[Excerto do texto]
Os Acólitos levaram as suas túnicas e houve o cuidado de lhes reservar espaço próprio para a paramentação e a celebração. Os coros e grupos de cantores, porque são uma parte qualitativa da Assembleia litúrgica, estiveram disseminados na grande assembleia diocesana, que preenchia o recinto do Santuário, para garantia de uma participação efetiva, coral, dando melodia e harmonia à voz de uma Igreja que “quer cantar as maravilhas de Deus integrando-se no coro com que todas as gerações proclamam Maria bem-aventurada”. E, para que isto pudesse acontecer, o Serviço Diocesano de Música Litúrgica levou a cabo a realização de ensaios a em diferentes lugares das 4 regiões da Diocese.
Registe-se que o Serviço Diocesano de Música Litúrgica procedeu a uma criteriosa seleção de cânticos (congraçando a beleza artística com a simplicidade espiritual) para todos os momentos da celebração eucarística e da recitação do terço, articulando as ideias litúrgicas e paralitúrgicas vincadas no âmago da Igreja do Porto como as típicas do Santuário de Fátima – o que se comprova pela análise quer das letras dos cânticos quer da qualidade das partituras.

[Conjunto de dados]

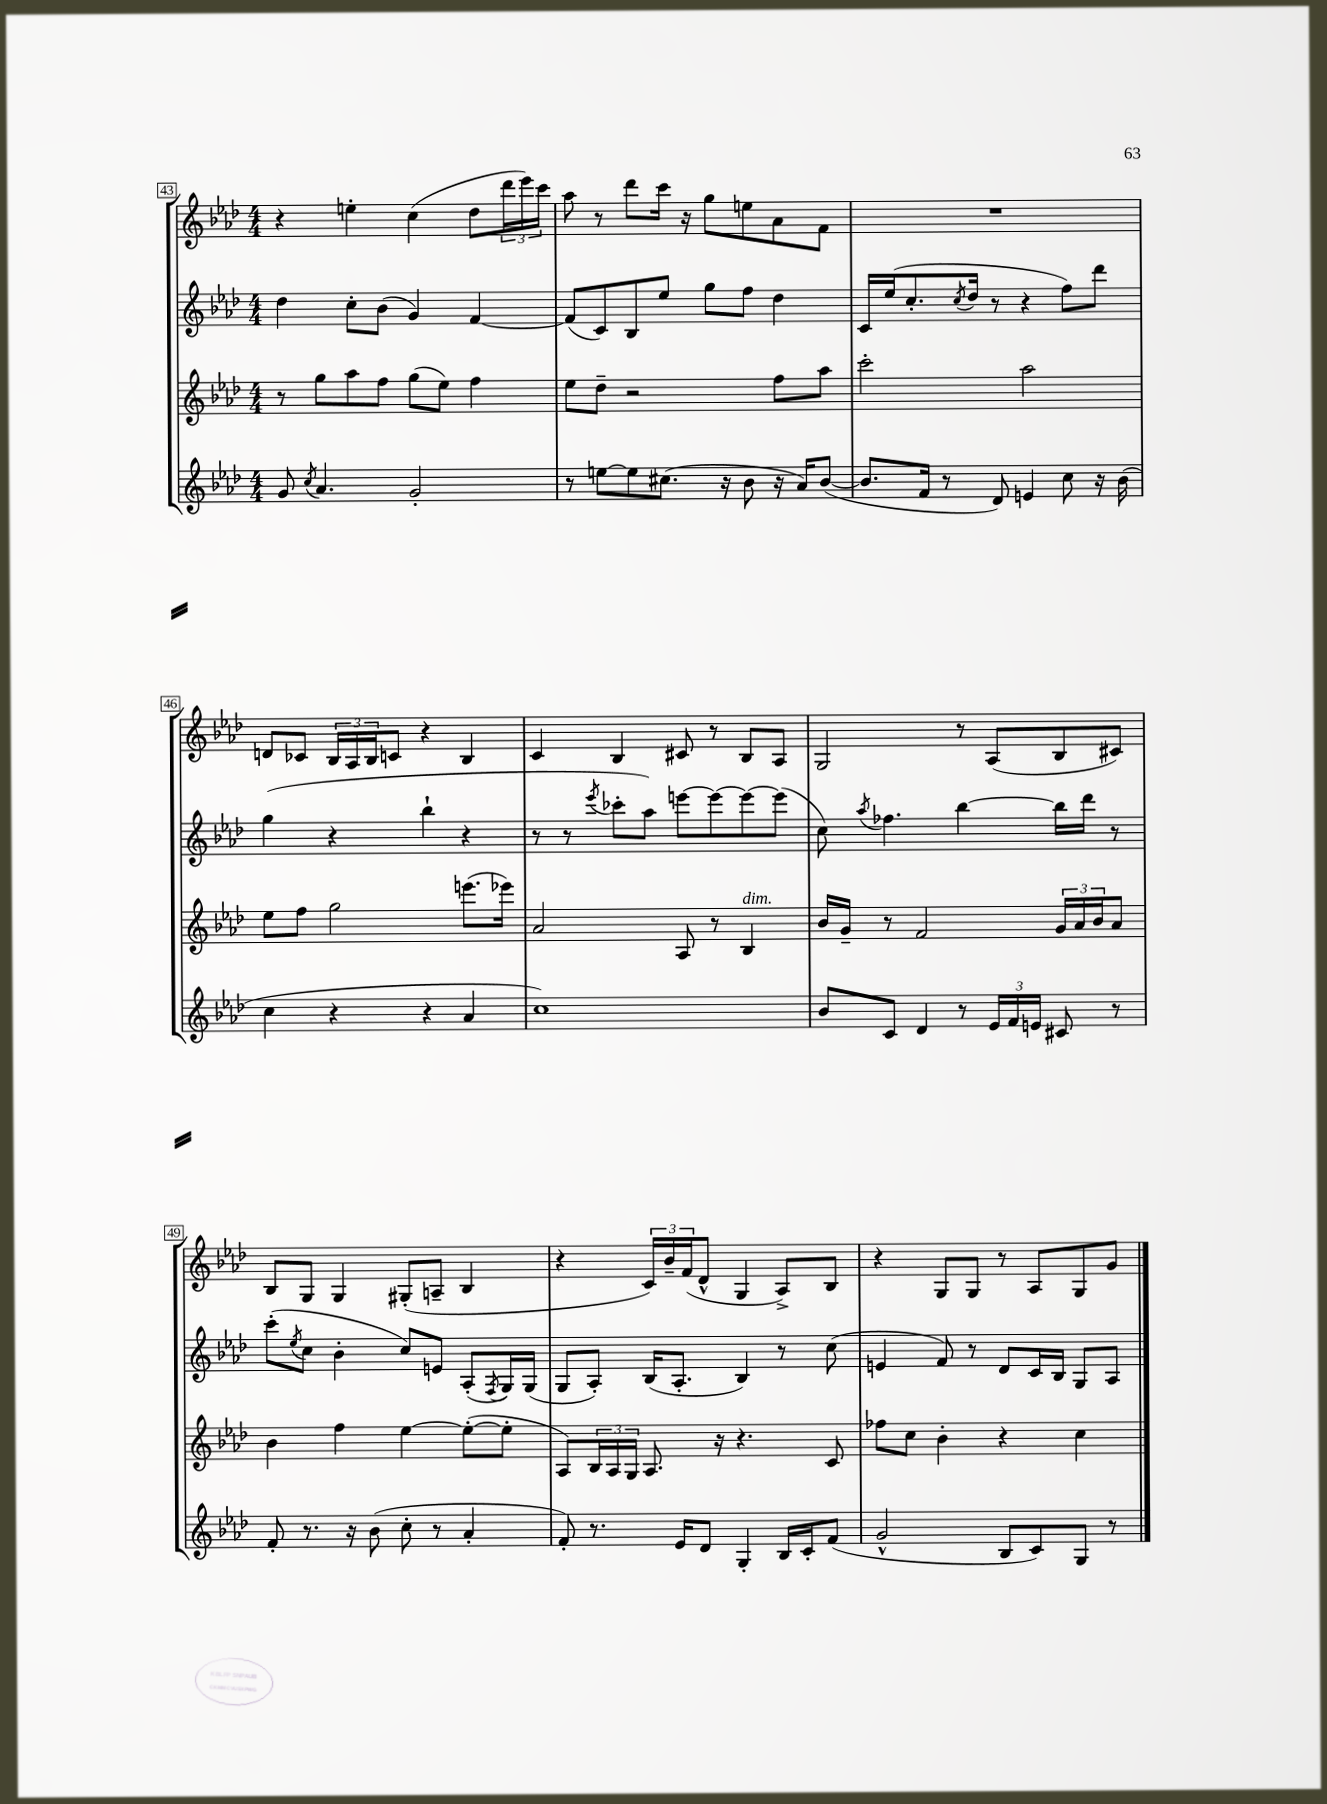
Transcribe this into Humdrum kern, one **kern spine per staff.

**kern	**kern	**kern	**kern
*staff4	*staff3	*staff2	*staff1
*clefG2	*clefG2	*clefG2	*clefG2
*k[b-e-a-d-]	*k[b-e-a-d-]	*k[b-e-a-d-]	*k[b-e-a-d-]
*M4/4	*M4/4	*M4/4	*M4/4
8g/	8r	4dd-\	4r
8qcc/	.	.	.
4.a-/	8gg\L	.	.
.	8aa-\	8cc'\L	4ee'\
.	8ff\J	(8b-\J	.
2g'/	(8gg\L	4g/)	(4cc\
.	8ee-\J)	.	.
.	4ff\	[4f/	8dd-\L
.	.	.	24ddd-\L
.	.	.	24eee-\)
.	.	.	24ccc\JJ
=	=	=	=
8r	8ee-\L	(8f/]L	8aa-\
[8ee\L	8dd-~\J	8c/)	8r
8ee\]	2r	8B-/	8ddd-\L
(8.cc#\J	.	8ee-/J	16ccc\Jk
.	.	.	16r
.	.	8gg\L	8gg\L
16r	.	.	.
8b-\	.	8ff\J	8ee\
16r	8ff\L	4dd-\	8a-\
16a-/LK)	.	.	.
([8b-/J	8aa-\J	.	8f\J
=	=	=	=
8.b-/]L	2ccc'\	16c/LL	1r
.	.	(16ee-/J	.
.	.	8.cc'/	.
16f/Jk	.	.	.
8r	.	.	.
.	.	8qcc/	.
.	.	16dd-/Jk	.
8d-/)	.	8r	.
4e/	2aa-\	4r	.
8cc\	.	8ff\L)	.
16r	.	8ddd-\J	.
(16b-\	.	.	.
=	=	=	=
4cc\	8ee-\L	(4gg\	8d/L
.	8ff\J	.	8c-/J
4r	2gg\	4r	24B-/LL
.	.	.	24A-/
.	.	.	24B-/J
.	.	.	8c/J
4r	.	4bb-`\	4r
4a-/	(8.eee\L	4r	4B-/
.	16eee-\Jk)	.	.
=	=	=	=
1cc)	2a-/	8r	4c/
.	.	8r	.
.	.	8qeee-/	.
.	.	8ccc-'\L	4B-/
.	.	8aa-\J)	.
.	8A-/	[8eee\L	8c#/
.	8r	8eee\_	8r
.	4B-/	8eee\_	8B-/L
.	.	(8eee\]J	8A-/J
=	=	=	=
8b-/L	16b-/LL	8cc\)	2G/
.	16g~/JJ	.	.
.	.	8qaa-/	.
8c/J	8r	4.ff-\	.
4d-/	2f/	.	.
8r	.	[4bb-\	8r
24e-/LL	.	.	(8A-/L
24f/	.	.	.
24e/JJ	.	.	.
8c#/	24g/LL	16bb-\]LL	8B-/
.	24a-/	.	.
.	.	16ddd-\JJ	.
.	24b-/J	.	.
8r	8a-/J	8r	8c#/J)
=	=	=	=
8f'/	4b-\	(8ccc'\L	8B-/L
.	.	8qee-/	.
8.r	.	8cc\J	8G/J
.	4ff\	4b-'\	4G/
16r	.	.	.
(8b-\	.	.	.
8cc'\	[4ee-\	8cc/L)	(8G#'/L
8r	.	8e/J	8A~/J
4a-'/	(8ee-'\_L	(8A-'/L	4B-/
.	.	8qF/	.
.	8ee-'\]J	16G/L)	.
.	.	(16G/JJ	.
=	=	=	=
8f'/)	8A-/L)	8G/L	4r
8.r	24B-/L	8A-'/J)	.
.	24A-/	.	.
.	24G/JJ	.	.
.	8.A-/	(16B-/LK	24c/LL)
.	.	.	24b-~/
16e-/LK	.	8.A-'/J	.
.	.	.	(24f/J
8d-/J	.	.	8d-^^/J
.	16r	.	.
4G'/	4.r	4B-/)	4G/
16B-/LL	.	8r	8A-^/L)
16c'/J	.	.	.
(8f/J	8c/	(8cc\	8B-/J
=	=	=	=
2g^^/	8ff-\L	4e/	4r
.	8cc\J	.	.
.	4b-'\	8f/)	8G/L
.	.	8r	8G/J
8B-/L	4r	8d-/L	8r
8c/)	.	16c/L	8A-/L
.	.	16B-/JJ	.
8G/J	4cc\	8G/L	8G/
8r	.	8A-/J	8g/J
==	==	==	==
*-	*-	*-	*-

[Exercícios propostos]
**A)** Traduza para inglês a seguinte frase do excerto sobre a celebração diocesana: "Os Acólitos levaram as suas túnicas e houve o cuidado de lhes reservar espaço próprio para a paramentação e a celebração."
**B)** No excerto sobre a celebração diocesana, reproduza tudo desde "Registe-se que o" até "qualidade das partituras.", alterando "terço" para "rosário".

[Respostas por exercício]
**A)** The acolytes brought their tunics, and care was taken to reserve a space of their own for vesting and for the celebration.

**B)**
Registe-se que o Serviço Diocesano de Música Litúrgica procedeu a uma criteriosa seleção de cânticos (congraçando a beleza artística com a simplicidade espiritual) para todos os momentos da celebração eucarística e da recitação do rosário, articulando as ideias litúrgicas e paralitúrgicas vincadas no âmago da Igreja do Porto como as típicas do Santuário de Fátima – o que se comprova pela análise quer das letras dos cânticos quer da qualidade das partituras.